(Document passage):
● ● ● ● ● ● ●

Branchless code that maps zero, negative, and positive to 0, 1, 2

Question

Write a branchless function that returns 0, 1, or 2 if the difference between two signed integers is zero, negative, or positive.

Here\'s a version with branching:

Answer 1

Branchless (at the language level) code that maps negative to -1, zero to 0 and positive to +1 looks as follows

int c = (n > 0) - (n < 0);

if you need a different mapping you can simply use an explicit map to remap it

const int MAP[] = { 1, 0, 2 };
int c = MAP[(n > 0) - (n < 0) + 1];

or, for the requested mapping, use some numerical trick like

int c = 2 * (n > 0) + (n < 0);

(It is obviously very easy to generate any mapping from this as long as 0 is mapped to 0. And the code is quite readable. If 0 is mapped to something else, it becomes more tricky and less readable.)

As an additinal note: comparing two integers by subtracting one from another at C language level is a flawed technique, since it is generally prone to overflow. The beauty of the above methods is that they can immedately be used for "subtractionless" comparisons, like

int c = 2 * (x > y) + (x < y);

Answer 2

Unsigned Comparison that returns -1,0,1 (cmpu) is one of the cases that is tested for by the GNU SuperOptimizer.

cmpu: compare (unsigned)
int cmpu(unsigned_word v0, unsigned_word v1)
{
    return ( (v0 > v1) ? 1 : ( (v0 < v1) ? -1 : 0) );
}

A SuperOptimizer exhaustively searches the instruction space for the best possible combination of instructions that will implement a given function. It is suggested that compilers automagically replace the functions above by their superoptimized versions (although not all compilers do this). For example, in the PowerPC Compiler Writer's Guide (powerpc-cwg.pdf), the cmpu function is shown as this in Appendix D pg 204:

cmpu: compare (unsigned)

● ● ● ● ● ● ●

(Record excerpts):
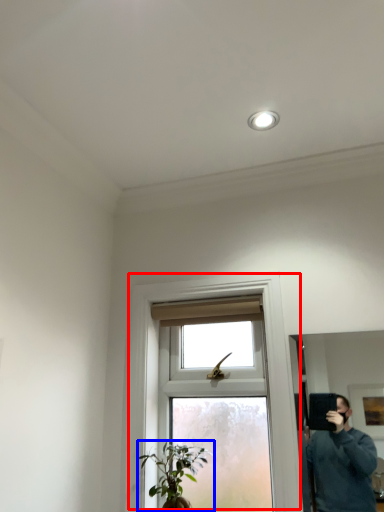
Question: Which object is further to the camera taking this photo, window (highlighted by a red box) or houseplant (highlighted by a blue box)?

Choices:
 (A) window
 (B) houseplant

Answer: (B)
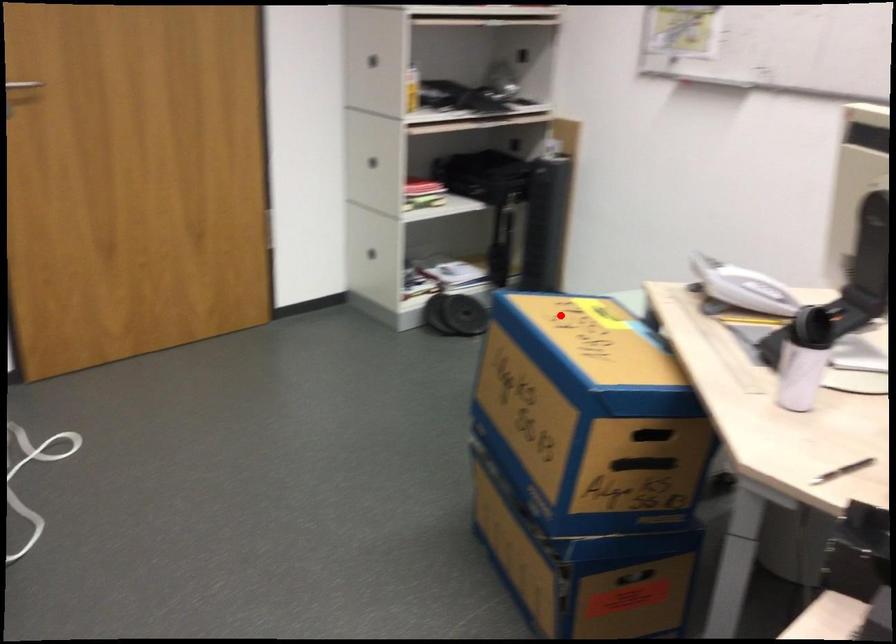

● ● ● ● ● ● ●

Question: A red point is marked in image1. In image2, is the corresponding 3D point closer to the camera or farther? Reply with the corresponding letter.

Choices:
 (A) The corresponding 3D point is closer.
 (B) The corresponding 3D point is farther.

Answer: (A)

● ● ● ● ● ● ●

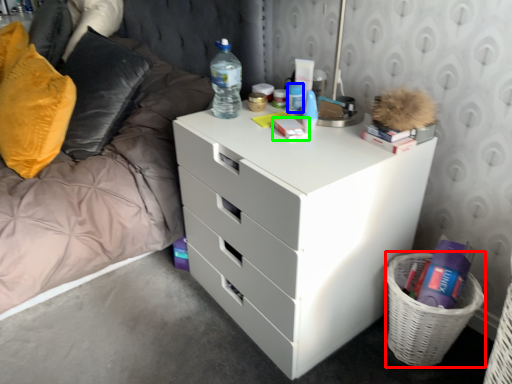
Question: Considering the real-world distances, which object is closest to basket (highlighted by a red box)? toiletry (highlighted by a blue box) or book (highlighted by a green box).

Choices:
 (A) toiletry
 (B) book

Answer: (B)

● ● ● ● ● ● ●

(What the task asks):
In the thread on branchless code, why is comparing two integers by subtracting one from the other called a flawed technique? The records are separate material, unrelated to the thread on branchless code.

(Task answer):
It is generally prone to overflow.